Rosemary beckons us to start cooking and suddenly I go into auto drive. The cameras are completely forgotten about and I focus on my Pimms Royal with an Orange cream, knowing that it is essential to get this in the freezer to ensure a solid set. I chop, dissolve, I zest. The Celebrity Chefs talk to me, and I am relaxed. Indeed, with the addition of a large glass of wine, this could be remarkably similar to any dinner party that I have ever hosted. Even Gino's banter about the size of my chips and whether I have fried my garlic off for long enough doesn't really seem to faze me. Half an hour goes by and there is a buzz in the kitchen; it is organised chaos with everyone bringing dishes together. Adam who is opposite me is rolling his pasta and creating concoctions and potions.
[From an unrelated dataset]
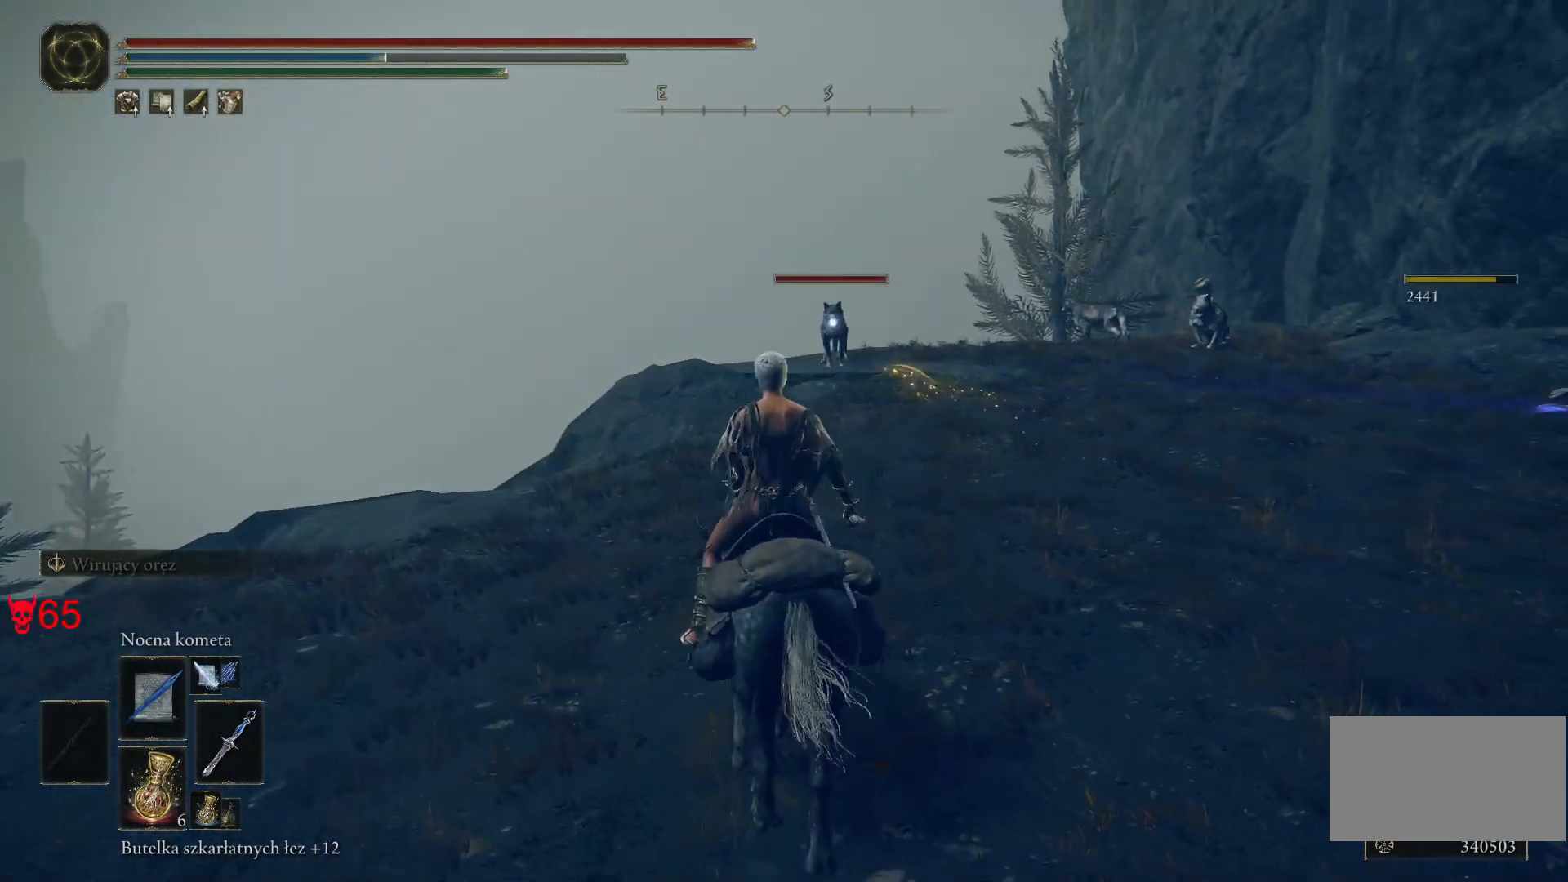
{"keys": ["w"], "mouse": [], "events": [[83, "mouse_left", "up"], [433, "w", "down"]]}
It looks impressive. It is fun. I sear my fillet, create the sauce and start to cook my chips. The mussels are beautifully plump and juicy and the chefs have nearly eaten the chorizo before I put it in my dish! Before I know it there are only 10 minutes left, and enough time to plate up. I do so, and despite burning the ciabatta it looked ok. In fact, it looked good. I am happy, the jelly has set, the steak is perfectly cooked and the chips seasoned in a mist of salt with a hint of rosemary. I am happy.
The hard work is done and the hour and a half is up. Gino winks at me, although I expect he does this to everyone. It makes me smile; there is definitely a bromance starting with him and I can understand why woman adore him and men want to be mates with him. The judges digest and ponder over my food; to my amazement they like it. Simple, clean flavours washed down with some of the left over champagne that Gino adopted. It is a brilliant feeling, something that I am proud of: top chefs enjoying my food, and describing it as something they would like to eat more of.
In honesty, I can't remember what the judges actually said, but it was the sounds they were making which made me realise that it was ok, more than ok. However, the other dishes were of such a high standard, I wondered whether I had done enough.
We lined up for the results. Nerves were omnipresent once again, and it felt like we in front of the firing line, with three rifles aimed at us in the form of the judges. My relief was noticeable on my face when they said that the first person to go through was, (dramatic pause), Tarrant. Words do not do my feelings justice on the relief that I felt. Wow. I did it, or at least I half did it. It was explained later that the final consisted of cooking on live television with a panel of judges! I anxiously sighed; for now I was just going to enjoy the moment of getting into the final. Two hurdles over and cleared, one more rather large intimidating jump to go. That's it.